_ASSIGNED TASK:_
Within the records below, reproduce without change the lines from the line that has "X10760Y44362D01*" through the line that has "X10760Y24378D02*", and only those.
** RECORDS PROVIDED follows **
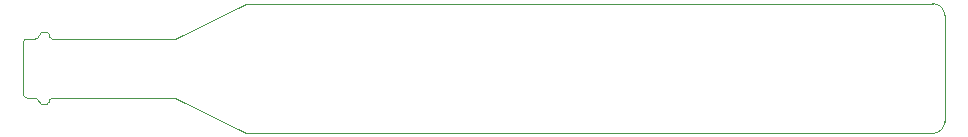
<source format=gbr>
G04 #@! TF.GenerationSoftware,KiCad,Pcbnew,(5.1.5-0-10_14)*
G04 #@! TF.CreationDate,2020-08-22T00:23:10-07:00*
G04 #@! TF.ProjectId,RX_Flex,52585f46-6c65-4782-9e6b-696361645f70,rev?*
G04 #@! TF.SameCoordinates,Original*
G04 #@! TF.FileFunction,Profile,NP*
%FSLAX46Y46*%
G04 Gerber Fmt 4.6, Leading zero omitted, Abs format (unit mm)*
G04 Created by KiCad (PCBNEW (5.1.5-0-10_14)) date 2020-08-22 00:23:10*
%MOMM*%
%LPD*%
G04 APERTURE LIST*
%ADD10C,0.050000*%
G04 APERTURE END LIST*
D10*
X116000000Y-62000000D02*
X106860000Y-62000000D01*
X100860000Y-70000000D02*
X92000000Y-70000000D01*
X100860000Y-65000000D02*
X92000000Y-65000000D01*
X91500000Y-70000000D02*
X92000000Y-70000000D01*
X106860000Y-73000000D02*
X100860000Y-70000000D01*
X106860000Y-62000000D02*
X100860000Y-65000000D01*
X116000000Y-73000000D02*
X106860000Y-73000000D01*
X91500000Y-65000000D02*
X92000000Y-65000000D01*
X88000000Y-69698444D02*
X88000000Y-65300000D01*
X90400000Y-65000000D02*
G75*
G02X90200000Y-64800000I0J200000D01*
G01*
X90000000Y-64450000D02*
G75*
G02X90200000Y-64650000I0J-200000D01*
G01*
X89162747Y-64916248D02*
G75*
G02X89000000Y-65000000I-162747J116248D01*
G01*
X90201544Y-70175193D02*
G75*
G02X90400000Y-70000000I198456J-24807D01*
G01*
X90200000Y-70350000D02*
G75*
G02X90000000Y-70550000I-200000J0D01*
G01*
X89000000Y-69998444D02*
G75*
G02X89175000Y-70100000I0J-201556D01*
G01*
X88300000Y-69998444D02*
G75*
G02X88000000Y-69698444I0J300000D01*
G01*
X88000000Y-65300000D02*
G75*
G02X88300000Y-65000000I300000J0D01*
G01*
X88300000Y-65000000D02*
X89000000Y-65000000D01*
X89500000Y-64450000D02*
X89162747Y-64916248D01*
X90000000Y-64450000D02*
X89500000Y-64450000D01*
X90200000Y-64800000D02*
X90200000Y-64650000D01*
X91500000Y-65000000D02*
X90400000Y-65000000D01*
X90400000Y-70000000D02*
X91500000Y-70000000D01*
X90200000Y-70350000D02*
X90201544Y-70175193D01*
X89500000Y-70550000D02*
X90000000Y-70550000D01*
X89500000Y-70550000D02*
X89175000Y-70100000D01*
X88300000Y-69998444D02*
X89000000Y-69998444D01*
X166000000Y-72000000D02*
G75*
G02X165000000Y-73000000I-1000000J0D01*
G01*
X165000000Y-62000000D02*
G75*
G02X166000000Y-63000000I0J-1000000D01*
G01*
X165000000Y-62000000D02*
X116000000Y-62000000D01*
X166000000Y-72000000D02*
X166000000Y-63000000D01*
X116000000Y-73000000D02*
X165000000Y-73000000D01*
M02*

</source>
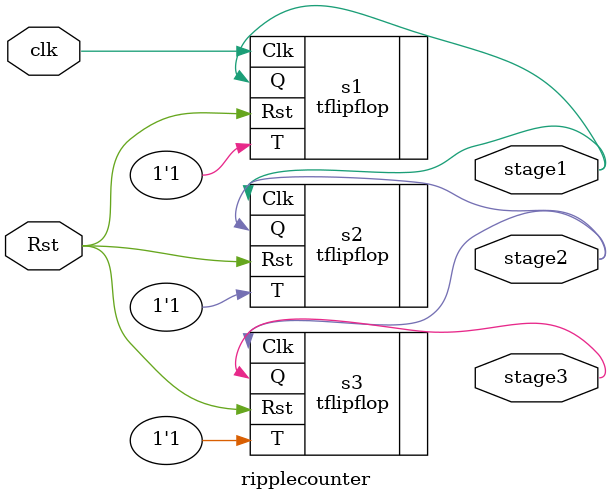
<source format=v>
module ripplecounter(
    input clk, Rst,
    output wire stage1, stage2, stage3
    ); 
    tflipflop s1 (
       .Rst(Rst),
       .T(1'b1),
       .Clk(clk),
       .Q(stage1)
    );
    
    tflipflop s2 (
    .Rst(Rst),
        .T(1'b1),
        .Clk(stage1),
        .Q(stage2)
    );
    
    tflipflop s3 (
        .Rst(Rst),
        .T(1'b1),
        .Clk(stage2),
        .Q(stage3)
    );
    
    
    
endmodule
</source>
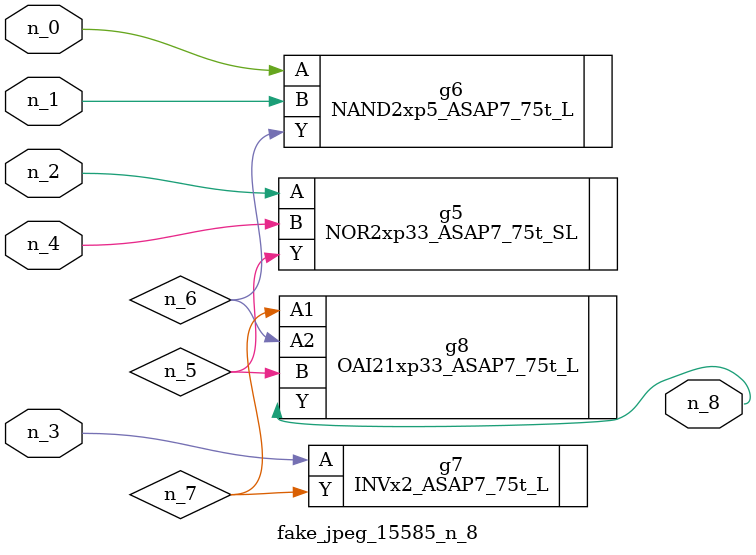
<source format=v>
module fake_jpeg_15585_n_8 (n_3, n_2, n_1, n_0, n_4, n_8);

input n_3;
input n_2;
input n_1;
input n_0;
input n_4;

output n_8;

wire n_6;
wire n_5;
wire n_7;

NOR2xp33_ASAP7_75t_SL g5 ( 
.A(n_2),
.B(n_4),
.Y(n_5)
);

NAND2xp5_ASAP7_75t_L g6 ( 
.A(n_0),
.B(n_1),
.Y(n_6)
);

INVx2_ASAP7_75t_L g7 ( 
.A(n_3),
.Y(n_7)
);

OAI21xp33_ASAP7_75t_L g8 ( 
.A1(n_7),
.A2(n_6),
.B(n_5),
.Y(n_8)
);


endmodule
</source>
** End of RECORDS PROVIDED **
** RECORDS PROVIDED follows **
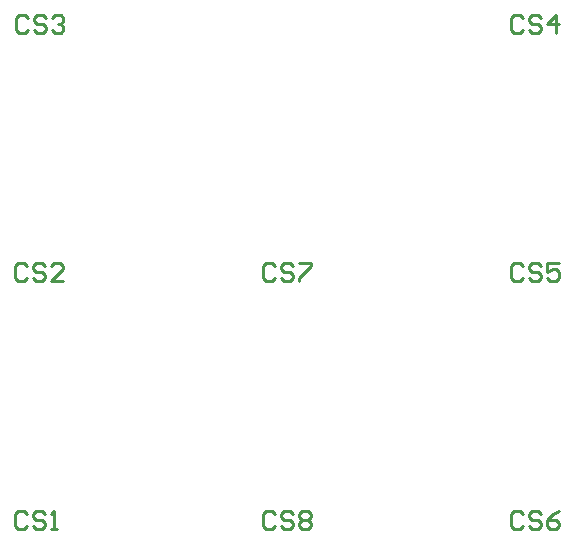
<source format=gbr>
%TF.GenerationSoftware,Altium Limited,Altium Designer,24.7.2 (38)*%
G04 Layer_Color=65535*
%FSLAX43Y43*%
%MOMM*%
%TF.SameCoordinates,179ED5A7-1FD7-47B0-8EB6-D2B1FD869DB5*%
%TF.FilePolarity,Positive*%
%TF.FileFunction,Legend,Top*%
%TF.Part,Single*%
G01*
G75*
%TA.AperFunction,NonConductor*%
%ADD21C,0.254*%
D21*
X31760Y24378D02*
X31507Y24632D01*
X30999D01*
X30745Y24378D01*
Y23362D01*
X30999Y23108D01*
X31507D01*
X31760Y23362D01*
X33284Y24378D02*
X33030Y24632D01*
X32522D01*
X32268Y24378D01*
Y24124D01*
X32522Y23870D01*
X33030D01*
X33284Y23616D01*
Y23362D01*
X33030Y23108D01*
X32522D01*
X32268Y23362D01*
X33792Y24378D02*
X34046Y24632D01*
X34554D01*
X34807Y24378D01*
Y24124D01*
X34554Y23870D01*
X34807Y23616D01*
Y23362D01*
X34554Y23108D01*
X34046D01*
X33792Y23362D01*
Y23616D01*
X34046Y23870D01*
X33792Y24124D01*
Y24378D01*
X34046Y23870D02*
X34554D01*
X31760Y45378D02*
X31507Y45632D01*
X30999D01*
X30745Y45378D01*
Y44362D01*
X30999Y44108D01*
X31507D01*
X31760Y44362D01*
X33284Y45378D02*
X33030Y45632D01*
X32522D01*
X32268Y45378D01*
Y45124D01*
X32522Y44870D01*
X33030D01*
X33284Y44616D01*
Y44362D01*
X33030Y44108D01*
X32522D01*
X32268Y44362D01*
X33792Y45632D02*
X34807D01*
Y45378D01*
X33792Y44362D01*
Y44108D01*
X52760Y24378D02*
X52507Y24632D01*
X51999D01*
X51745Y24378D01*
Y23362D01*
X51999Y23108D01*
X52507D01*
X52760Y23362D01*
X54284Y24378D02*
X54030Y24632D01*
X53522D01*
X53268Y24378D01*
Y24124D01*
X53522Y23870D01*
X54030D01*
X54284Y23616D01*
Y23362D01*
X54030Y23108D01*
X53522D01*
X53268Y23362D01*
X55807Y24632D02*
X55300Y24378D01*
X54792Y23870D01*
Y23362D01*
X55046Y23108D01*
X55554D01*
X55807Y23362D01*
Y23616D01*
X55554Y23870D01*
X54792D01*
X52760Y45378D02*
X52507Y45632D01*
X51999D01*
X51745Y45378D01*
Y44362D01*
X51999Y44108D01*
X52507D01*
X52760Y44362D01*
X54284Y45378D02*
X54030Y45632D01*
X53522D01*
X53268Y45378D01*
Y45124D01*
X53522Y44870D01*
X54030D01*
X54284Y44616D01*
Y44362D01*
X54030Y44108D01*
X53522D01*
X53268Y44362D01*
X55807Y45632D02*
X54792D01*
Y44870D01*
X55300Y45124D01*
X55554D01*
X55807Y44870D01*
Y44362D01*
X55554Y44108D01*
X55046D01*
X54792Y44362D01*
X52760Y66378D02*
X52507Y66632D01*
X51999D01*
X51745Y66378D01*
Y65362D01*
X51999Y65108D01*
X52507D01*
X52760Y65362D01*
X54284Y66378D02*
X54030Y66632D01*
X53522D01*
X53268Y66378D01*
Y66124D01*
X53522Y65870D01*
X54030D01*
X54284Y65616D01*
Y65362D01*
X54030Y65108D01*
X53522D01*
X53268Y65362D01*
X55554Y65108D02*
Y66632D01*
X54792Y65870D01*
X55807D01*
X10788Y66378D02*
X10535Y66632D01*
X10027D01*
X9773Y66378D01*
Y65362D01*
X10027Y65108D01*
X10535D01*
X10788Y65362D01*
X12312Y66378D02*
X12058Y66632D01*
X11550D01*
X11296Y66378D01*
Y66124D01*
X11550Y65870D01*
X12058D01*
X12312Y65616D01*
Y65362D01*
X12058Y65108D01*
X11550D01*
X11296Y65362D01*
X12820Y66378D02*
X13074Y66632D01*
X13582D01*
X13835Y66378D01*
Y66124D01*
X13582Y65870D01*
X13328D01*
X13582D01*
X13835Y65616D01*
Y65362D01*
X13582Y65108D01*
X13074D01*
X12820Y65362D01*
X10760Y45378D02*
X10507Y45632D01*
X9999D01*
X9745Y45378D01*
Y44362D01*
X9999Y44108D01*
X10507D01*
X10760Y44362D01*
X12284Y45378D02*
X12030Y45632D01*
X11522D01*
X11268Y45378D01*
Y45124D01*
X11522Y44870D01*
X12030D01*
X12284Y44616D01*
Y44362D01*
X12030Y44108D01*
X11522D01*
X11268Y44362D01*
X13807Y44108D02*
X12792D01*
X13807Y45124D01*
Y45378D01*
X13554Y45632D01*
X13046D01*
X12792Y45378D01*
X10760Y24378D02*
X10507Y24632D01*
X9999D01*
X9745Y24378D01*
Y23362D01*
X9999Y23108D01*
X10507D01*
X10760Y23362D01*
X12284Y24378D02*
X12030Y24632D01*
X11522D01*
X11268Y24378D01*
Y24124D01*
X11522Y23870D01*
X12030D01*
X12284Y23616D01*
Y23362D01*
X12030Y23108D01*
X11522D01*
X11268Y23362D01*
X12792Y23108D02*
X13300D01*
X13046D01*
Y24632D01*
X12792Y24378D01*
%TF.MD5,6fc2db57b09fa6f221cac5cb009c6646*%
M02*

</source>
** End of RECORDS PROVIDED **
_YOUR RESPONSE:_
X10760Y44362D01*
X12284Y45378D02*
X12030Y45632D01*
X11522D01*
X11268Y45378D01*
Y45124D01*
X11522Y44870D01*
X12030D01*
X12284Y44616D01*
Y44362D01*
X12030Y44108D01*
X11522D01*
X11268Y44362D01*
X13807Y44108D02*
X12792D01*
X13807Y45124D01*
Y45378D01*
X13554Y45632D01*
X13046D01*
X12792Y45378D01*
X10760Y24378D02*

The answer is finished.